Dextromethorphan and Methylxanthines Might Be Useful in the Treatment of Methotrexate-Induced Neurotoxicity
We read with interest the article “Evaluation and Management of Acute-Onset Hemiparesis in an Adolescent With Leukemia” by Subrahmanian et al.1 The authors report a 15-year-old boy with delayed-onset methotrexate (MTX) neurotoxicity. The patient had normal MTX clearance, and his serum MTX level was undetectable. He received intravenous fluids and leucovorin rescue. We would like to make several comments about other possible additional treatments.

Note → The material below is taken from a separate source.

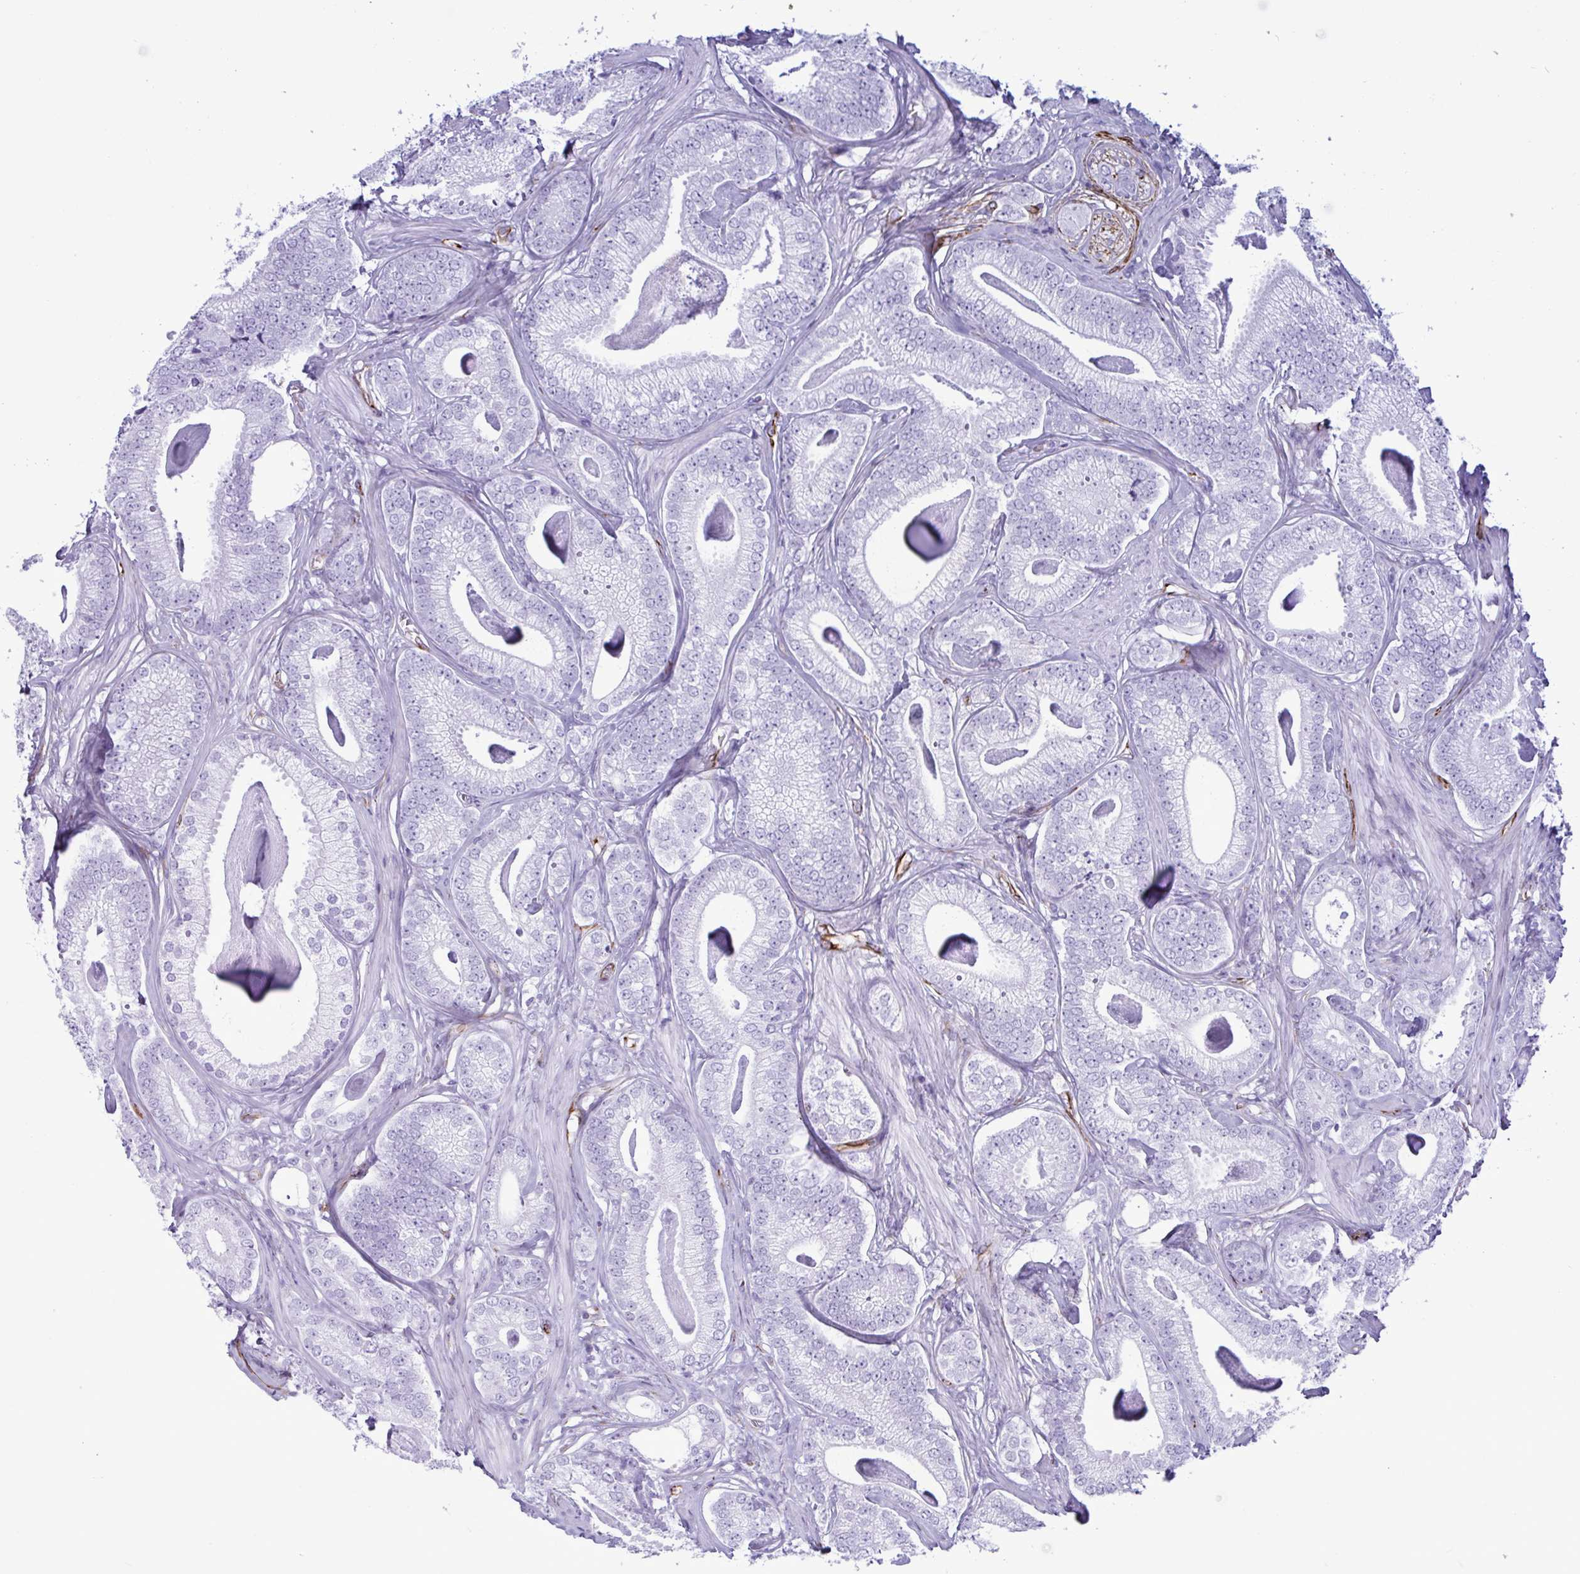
{"staining": {"intensity": "negative", "quantity": "none", "location": "none"}, "tissue": "prostate cancer", "cell_type": "Tumor cells", "image_type": "cancer", "snomed": [{"axis": "morphology", "description": "Adenocarcinoma, Low grade"}, {"axis": "topography", "description": "Prostate"}], "caption": "Adenocarcinoma (low-grade) (prostate) was stained to show a protein in brown. There is no significant staining in tumor cells. The staining is performed using DAB brown chromogen with nuclei counter-stained in using hematoxylin.", "gene": "SMAD5", "patient": {"sex": "male", "age": 63}}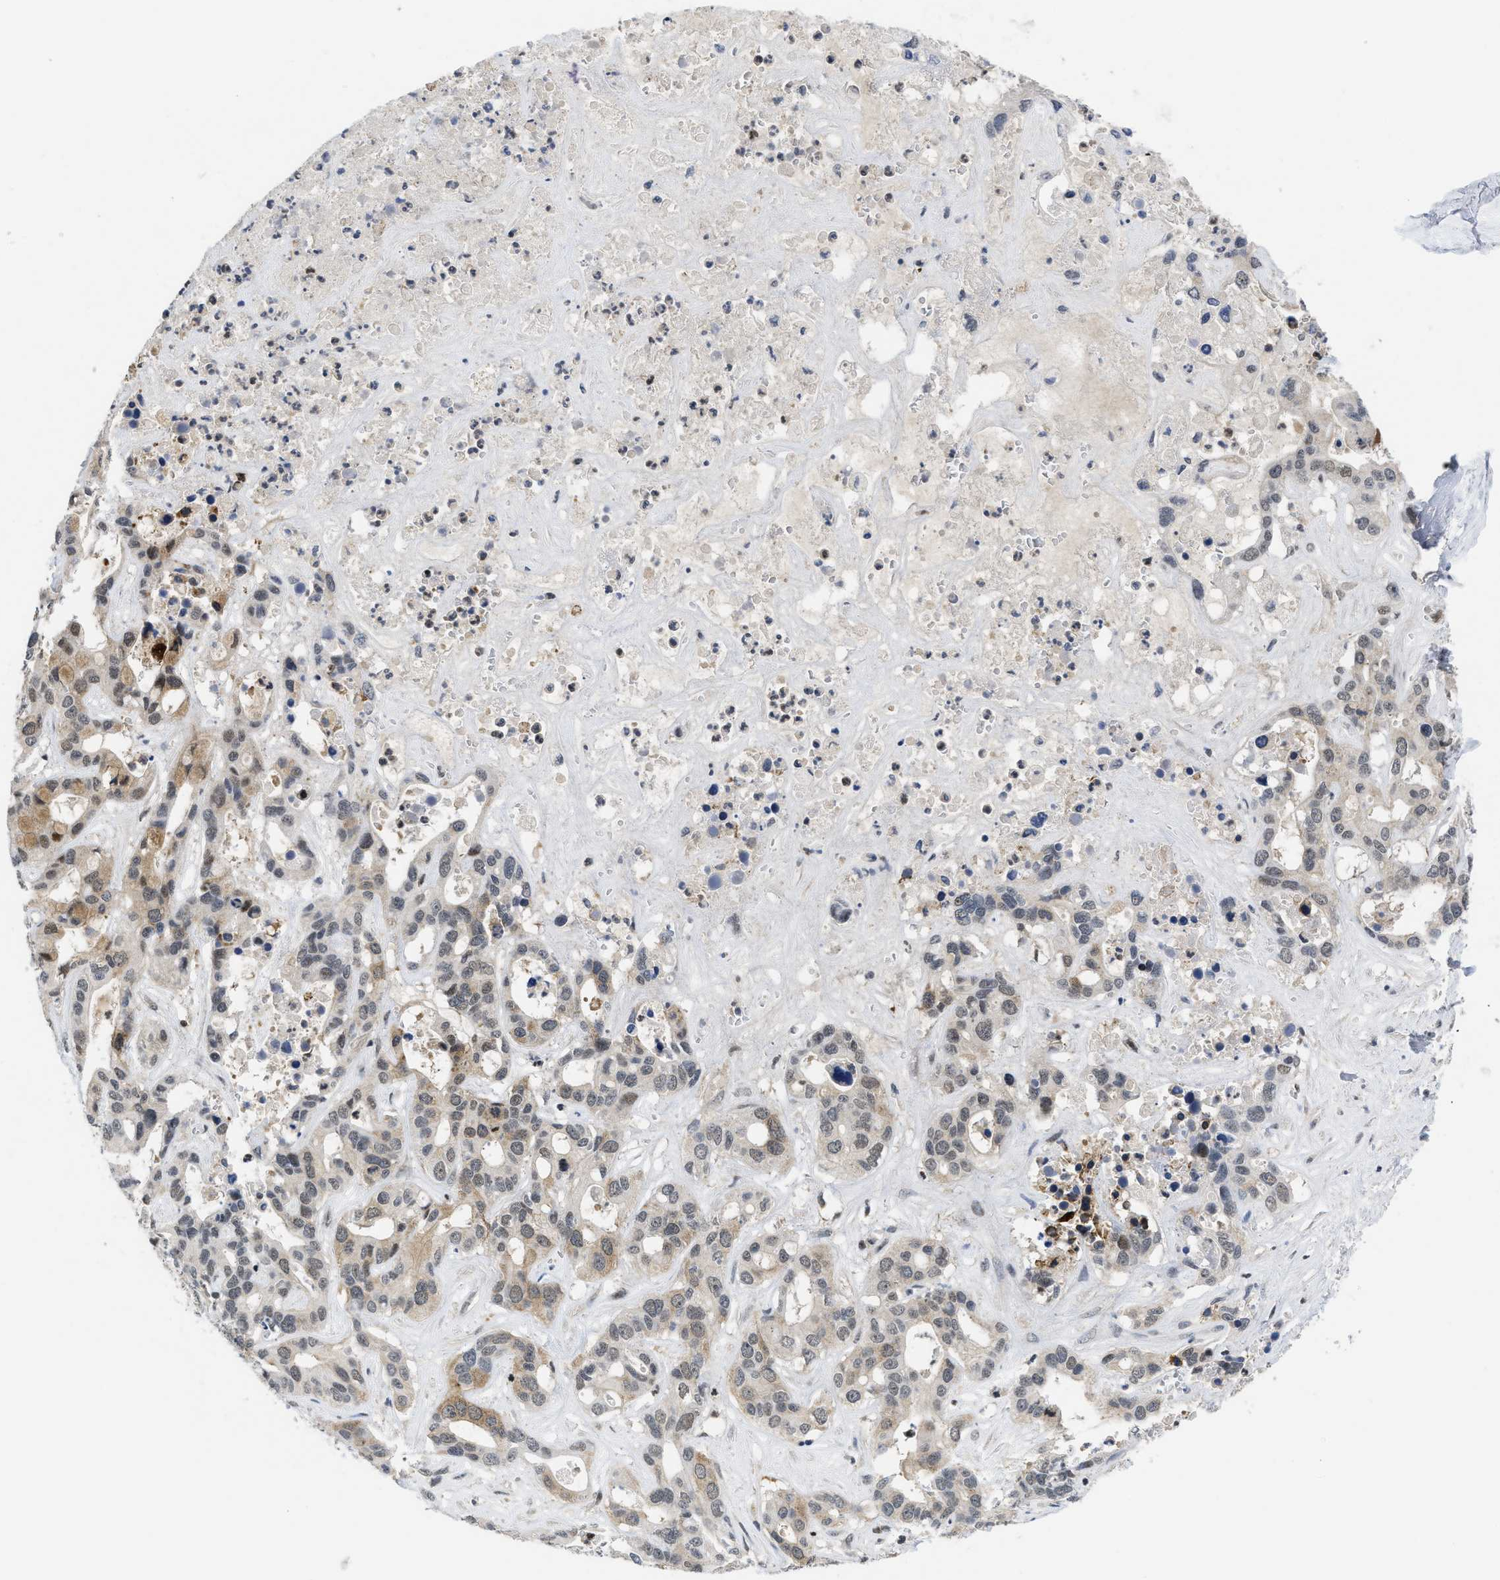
{"staining": {"intensity": "weak", "quantity": "25%-75%", "location": "cytoplasmic/membranous"}, "tissue": "liver cancer", "cell_type": "Tumor cells", "image_type": "cancer", "snomed": [{"axis": "morphology", "description": "Cholangiocarcinoma"}, {"axis": "topography", "description": "Liver"}], "caption": "A micrograph of liver cancer stained for a protein displays weak cytoplasmic/membranous brown staining in tumor cells. (DAB IHC, brown staining for protein, blue staining for nuclei).", "gene": "HIF1A", "patient": {"sex": "female", "age": 65}}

As the authors note, a potential mechanism of MTX-induced neurotoxicity is the accumulation of adenosine in the central nervous system (CNS). In this context, methylxanthines might be useful on the basis of their ability to displace adenosine from receptors in the CNS. In 1 study,2 after or during a 1-hour infusion of aminophylline, 4 of 6 patients had complete resolution of symptoms of neurotoxicity that had not improved after other measures. Infusion of aminophylline seems to be a safe and easy-to-administer treatment.3,4
Methotrexate exerts its antileukemic action via inhibition of the enzyme dihydrofolate reductase, ultimately reducing the amount of tetrahydrofolate available for DNA synthesis leading to cell death. Depletion of 5-methyltetrahydrofolate leads to the disruption of the remethylation of homocysteine to methionine, and elevated levels of homocysteine in the plasma5,6 and cerebrospinal fluid7,8 have been reported in patients who received high-dose MTX and have clinical evidence of CNS neurotoxicity. Homocysteine and its metabolites, as homocysteic acid, are excitatory agonists of N-methyl-D-aspartate (NMDA) receptors.9 Dextromethorphan (DM) is a drug that acts as a noncompetitive antagonist of NMDA receptors and has also been used in the treatment of MTX neurotoxicity. In 1 study,8 in 5 patients with severe subacute toxicity who were treated with 1 to 2 mg/kg per day of oral DM, all 5 had resolution of symptoms. In a larger study,10 involving 18 patients treated with 1 to 3 mg/kg per day of DM, 16 of the patients fully recovered. Symptoms of acute neurotoxicity typically occur within 24 hours. In this retrospective study,10 patients who received DM within the first 24 hours of becoming symptomatic exhibited improvement 4 times faster as compared with patients who had a delay of 24 hours or more in receiving DM. Although future prospective studies will be needed to investigate the role of DM and methylxanthines in reversing or preventing MTX neurotoxicity, the administration of these drugs can be an easy-to-administer additional treatment.
On the other hand, as the presented case illustrates,1 the neurotoxic effects of anticancer therapy can be lifelong. In an experimental model of MTX-induced cognitive deficits,11 intrathecal MTX induced persistent alterations in glutaminergic tone that might contribute to persistent cognitive deficits. In this model, this noncompetitive antagonist at the NMDA receptor was useful to improve the cognitive function. These experimental models will improve our understanding of the pathogenesis of MTX-induced neurotoxicity and can be useful to identify a subset of patients who might derive the greatest benefit from other interventions aimed at reducing MTX neurotoxicity.